:: The input ::
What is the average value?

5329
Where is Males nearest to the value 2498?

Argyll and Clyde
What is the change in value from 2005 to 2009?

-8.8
:::
:: The input ::
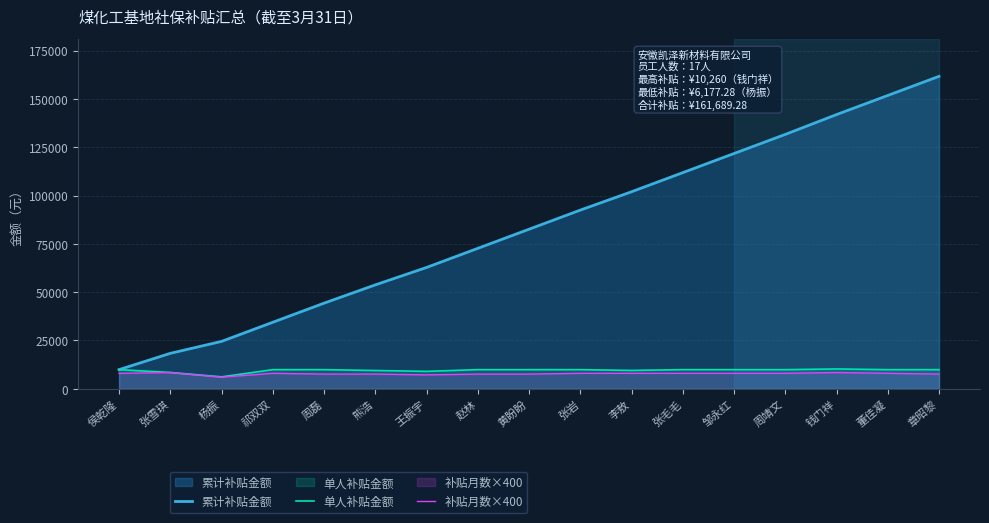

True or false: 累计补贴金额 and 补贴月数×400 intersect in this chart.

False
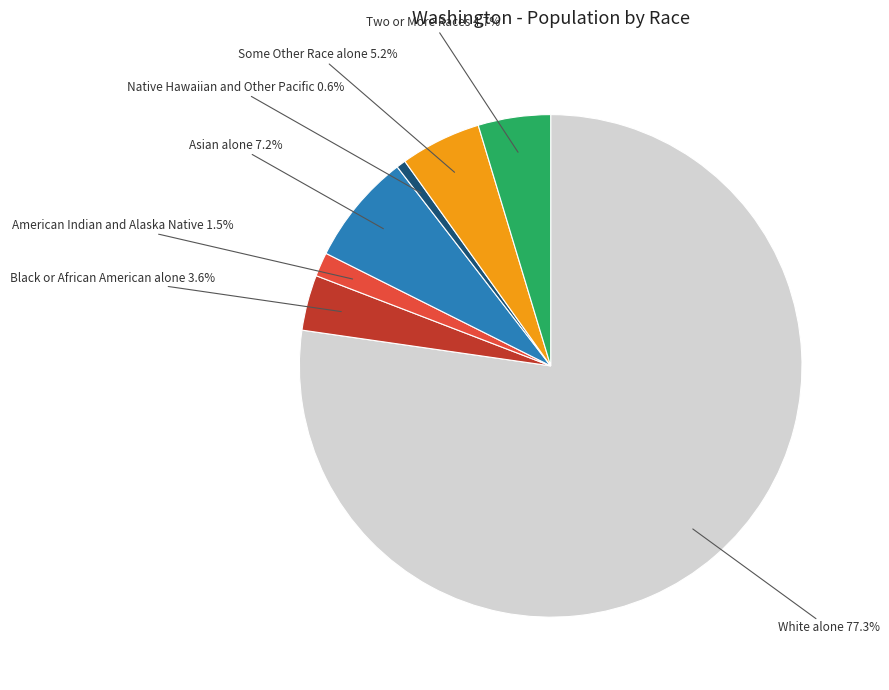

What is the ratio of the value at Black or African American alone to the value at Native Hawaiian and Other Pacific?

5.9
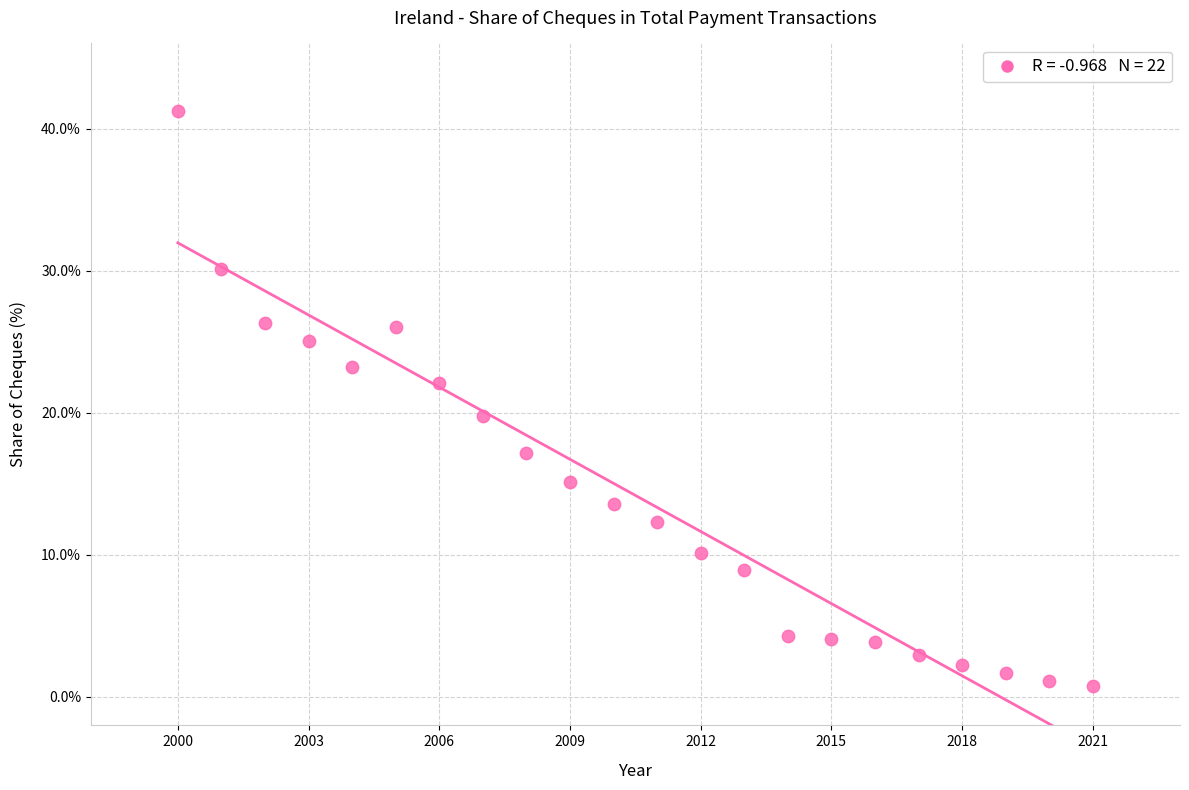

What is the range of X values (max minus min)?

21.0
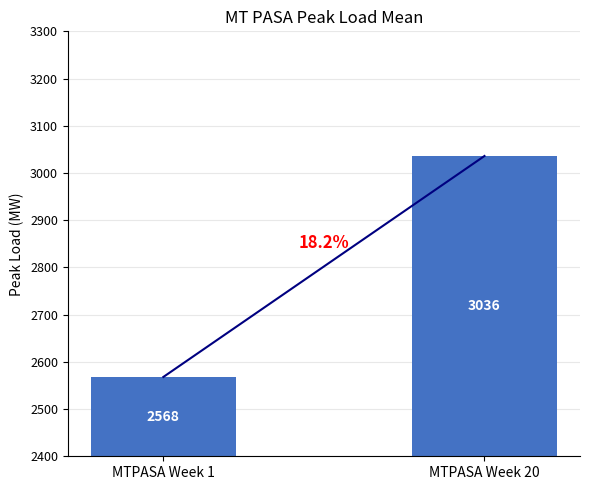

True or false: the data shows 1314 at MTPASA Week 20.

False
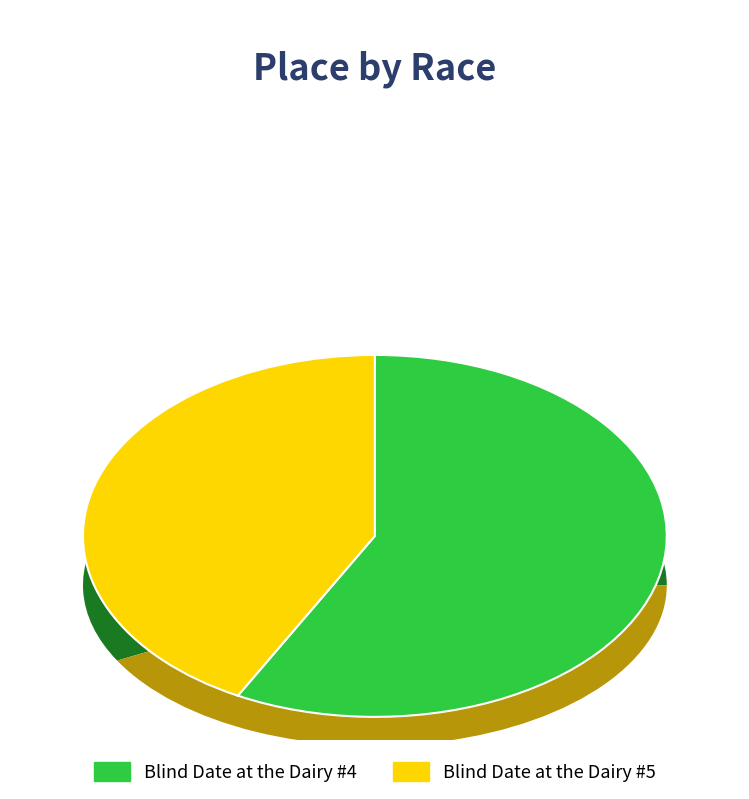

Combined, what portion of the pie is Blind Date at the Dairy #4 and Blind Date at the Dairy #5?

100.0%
:::
:: The input ::
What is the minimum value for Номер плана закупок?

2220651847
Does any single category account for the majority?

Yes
:::
Exercise brief. Copy out the lines in the records from the line holding "What is the average value?" through the line holding "What is the change", inclusive, reproducing each one without change.

Answer space.
What is the average value?

5329
Where is Males nearest to the value 2498?

Argyll and Clyde
What is the change in value from 2005 to 2009?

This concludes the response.